It really depends on your approach. This project isn't well suited for performance, because it treats OCaml's bytecode, which is very hard to optimize for performance, because it has been designed to be interpreted by an Abstract Machine, not compiled.
For example, it is stack based, arguments are passed on the stack explicitly when a function call happens. On the other hand LLVM is register based, with function arguments. You then have two choices :
- Either you translate the bytecode very directly, by using an explicit stack (eg. an array of memory). This is the easiest approach, but it produces code that is hard/impossible to properly optimize.
- Either you try to make a model translation, from stack based to register based, and translate every semantic to the LLVM model (for example, pass function arguments as LLVM function arguments instead of putting them in a stack manually). This approach is much more difficult, but promises a lot more potential for optimization.
Another problem is that OCaml's bytecode is untyped. You loose all type information.
We tried both approaches in the Z3 project. The main branch is based on the direct-translation/explicit-stack approach. It is not very fast, and hasn't a lot of promises for going faster.
There are experimental branches based on the translation model. We were able to get much better performance with them on some code. There is a lot of potential for optimization, because, this way, you write LLVM idiomatic code, and you are able to reconstruct some type information, that enables you to do further optimizations. But there are drawbacks :
- It is much more complicated. The ZAM isn't formally specified so you pretty much have to read the code of the VM to understand what's going on. Debugging is horrible.

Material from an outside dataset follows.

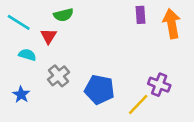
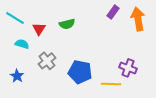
green semicircle: (63, 15) -> (67, 24), moved
purple rectangle: (141, 15) -> (113, 12), turned 40
yellow line: (138, 104) -> (111, 84), turned 48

- Once you're there you have to provide your own Garbage Collector. In the direct-translation approach, we were able to use OCaml's garbage collector directly, because we re-used the interpreter stack. But in this approach, you have at least to provide a way to scan the roots. And once you write LLVM idiomatic bytecode, you realize how ill suited it is for relocating garbage collection.
TLDR : In the end it is just not worth it to optimize this project for performance. A better approach would be to start from scratch and do a real OCaml -> LLVM compiler for ocamlopt, that would be able to use the full AST with type information.
But even if you did that you'd still have to tackle the Garbage Collection issue, that is not an easy one :)
EDIT : To provide more context, this is a very good post by Xavier Leroy on the do-ability of an OCaml->LLVM compiler, and on its interrest (keep in mind Leroy is conservative about that, but it's probably a good thing).